Wenn Simulation kein Spiel mehr ist
Auch Zeitreisen gelten längst nicht mehr als reine Fantasie. Die Relativitätstheorie erlaubt sie – zumindest in eine Richtung. Wer sich schnell genug bewegt, altert langsamer als der Rest der Welt. In einer Ära, in der Maschinen lernen, Muster zu erkennen und Konzepte neu zu denken, erscheinen selbst alternative Zugänge zur Zeit nicht mehr ausgeschlossen: durch Simulation, Beschleunigung oder gänzlich neue Perspektiven auf Raum-Zeit.
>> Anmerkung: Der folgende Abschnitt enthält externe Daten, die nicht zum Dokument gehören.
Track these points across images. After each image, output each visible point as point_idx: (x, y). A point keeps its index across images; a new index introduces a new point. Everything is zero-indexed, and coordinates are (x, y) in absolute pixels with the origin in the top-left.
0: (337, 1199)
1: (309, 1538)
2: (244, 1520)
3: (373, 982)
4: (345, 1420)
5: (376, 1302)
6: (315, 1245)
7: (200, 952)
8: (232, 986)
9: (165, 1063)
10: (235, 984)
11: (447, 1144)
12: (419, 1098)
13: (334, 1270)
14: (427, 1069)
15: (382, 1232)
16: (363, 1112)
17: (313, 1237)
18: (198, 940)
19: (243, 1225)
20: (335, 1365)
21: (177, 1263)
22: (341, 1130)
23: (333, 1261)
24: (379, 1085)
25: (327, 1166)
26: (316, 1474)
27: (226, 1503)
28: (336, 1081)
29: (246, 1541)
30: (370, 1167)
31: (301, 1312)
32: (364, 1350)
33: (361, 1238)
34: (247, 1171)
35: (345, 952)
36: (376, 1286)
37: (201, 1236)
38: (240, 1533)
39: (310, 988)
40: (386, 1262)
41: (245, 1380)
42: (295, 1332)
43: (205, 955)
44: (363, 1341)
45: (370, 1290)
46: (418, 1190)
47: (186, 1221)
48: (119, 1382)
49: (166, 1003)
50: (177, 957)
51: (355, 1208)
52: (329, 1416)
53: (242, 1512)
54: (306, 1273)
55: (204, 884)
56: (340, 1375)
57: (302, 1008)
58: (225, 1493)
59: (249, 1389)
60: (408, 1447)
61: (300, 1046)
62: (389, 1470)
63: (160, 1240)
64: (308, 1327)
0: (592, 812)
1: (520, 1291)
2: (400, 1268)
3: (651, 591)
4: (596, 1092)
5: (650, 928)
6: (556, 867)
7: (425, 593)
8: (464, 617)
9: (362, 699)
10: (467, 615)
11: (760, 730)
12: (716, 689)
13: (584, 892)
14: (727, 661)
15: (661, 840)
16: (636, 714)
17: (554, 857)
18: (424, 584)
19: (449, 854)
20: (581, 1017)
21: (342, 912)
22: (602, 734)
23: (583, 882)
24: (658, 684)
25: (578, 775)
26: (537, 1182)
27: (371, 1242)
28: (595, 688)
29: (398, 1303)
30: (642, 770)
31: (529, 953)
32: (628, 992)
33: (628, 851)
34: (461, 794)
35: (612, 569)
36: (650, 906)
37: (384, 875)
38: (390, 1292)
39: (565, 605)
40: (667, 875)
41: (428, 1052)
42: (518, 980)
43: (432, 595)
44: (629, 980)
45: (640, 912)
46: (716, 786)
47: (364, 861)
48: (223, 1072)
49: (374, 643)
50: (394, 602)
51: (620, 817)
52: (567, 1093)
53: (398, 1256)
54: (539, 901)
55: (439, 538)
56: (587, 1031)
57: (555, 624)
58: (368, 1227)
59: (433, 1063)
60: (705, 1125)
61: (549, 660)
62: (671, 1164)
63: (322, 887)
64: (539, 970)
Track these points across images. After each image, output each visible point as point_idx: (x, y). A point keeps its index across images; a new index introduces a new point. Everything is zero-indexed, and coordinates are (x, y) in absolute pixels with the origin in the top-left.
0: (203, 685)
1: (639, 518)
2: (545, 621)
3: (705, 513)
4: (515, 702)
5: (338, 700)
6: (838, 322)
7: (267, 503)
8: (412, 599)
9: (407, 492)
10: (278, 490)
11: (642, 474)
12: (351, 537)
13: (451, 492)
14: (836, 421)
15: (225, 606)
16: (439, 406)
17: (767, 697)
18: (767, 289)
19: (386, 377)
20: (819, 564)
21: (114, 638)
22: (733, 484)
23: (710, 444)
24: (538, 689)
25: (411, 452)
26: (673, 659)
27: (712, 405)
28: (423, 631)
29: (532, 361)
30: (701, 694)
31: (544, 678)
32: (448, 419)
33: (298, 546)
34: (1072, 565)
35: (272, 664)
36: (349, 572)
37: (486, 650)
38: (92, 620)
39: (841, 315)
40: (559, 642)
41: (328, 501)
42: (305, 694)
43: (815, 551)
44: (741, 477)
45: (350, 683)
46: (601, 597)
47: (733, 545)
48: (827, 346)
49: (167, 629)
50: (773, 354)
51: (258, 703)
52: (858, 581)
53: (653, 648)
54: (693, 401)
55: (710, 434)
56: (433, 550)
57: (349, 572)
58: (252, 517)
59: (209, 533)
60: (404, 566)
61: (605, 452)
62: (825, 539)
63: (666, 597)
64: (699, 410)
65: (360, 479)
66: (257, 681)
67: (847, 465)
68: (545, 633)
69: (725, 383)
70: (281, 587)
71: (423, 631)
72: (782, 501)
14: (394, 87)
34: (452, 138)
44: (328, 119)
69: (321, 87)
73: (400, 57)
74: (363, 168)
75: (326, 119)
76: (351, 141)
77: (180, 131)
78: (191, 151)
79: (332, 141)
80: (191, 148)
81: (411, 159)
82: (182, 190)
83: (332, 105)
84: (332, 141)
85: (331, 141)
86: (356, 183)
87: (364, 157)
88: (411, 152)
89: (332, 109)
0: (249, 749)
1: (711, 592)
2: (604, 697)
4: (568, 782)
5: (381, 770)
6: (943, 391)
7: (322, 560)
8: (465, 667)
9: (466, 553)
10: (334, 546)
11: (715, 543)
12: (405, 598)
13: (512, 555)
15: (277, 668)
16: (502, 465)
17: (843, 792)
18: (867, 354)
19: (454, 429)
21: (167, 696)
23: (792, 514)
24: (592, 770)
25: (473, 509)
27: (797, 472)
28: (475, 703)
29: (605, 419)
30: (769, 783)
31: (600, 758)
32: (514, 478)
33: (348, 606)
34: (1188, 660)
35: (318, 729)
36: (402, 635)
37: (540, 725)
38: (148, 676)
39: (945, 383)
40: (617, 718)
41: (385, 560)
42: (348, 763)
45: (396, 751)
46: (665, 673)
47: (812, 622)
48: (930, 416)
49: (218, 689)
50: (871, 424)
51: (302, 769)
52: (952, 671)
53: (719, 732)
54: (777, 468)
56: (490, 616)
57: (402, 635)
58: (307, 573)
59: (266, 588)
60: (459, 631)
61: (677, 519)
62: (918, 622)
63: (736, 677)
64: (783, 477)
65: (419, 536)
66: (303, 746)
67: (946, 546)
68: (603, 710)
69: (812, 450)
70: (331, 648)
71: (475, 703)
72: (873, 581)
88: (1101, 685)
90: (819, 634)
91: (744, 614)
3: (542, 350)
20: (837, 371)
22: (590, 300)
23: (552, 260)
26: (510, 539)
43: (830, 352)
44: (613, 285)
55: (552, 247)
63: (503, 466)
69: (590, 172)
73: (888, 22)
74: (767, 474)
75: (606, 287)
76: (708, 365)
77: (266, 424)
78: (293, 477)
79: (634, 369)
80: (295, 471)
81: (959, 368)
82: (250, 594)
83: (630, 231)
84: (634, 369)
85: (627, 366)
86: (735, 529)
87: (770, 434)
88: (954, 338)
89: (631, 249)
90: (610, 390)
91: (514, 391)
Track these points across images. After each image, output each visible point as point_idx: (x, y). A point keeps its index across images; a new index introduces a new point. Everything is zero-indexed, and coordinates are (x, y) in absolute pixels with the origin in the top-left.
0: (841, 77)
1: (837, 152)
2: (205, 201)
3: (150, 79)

Was sieht KI, wenn sie uns sieht?

Noch verhüllt – bald zu sehen: ab 18.7. in der Kulturkirche „Heilig Kreuz“ in Bottrop

Doch was passiert, wenn unser Raum-Zeit-Kontinuum selbst formbar wird? Inspiriert von genau diesen Fragen zeigt die Bottroper Kulturkirche Heilig Kreuz eine KI-informierte Ausstellung – mit digitalen Arbeiten der Verfasserin, generiert in Midjourney:

Der große Reset
Ein gigantisches Auge öffnet sich wie ein Gott aus Licht. Die Szene wirkt sakral, fast wie ein Endgericht. Doch es ist keine Zerstörung – sondern ein Update. Algorithmische Macht in liturgischer Kulisse.

Just a Kiss
Zwei Profile im Moment vor dem Kontakt. Zärtlichkeit trifft auf Datensimulation. Nähe wird hier nicht empfunden – sie wird gerechnet.

Medusa erwacht
Sie ruht noch, wie ein atmendes Denkmal. Aber das Schlangengeflecht vibriert bereits. Schönheit und Bedrohung, verschmolzen in einer digitalen Black Box.

The Observer
Ein Auge in einer metaphysischen Leere. Weder Beobachter noch Symbol, sondern ein isoliertes Artefakt. Was hier blickt, ist nicht mehr lebendig – sondern programmiert.

Ophelia im Datenmeer
Keine Tragödie mehr, sondern eine Pose. Shader simulieren das Wasser, die Blumen sind generiert. Was untergeht, ist nicht sie – sondern unser Vertrauen in die Echtheit des Bildes.

Split Vision
Zwei Seiten, ein Gesicht. Eine Hälfte fühlt, die andere rechnet. Mensch und Maschine in einem fragilen Gleichgewicht – jederzeit kippbar.

Strange Times
Dada trifft KI. Die Welt steht auf dem Kopf, aber mit System. Es herrscht eine neue Logik des Absurden. Chaos wird zur Ordnung – weil es berechnet wurde.

Time Traveler
Ein klassisches Porträt, das sich aus der Zeit löst. Der höfliche Blick gehört keinem Jahrhundert mehr. Er wandert durch Epochen – mit digitaler Haut und Interface.

Venus Erosion
Der Mythos zerfällt in Datenstaub. Die Venus bleibt erkennbar, doch ihre Form bröckelt. Schönheit wird zur Spur, das Ideal zur Simulation.

Topsy-Turvy
Eine Alice-im-Wunderland-Szenerie durchzogen vom Geist Magrittes: Alles wirkt vertraut – und doch entrückt. Die Logik ist außer Kraft gesetzt, das Denken in der Schwebe. Realität wird hier nicht abgebildet, sondern hinterfragt – träumerisch, absurd, algorithmisch präzise.

Diese Werke sind Grenzmarker – als Teil einer Vernissage, die unsere Vorstellungskraft herausfordert: vom 18.7. bis 10.8.25 in der Kulturkirche Heilig Kreuz in Bottrop.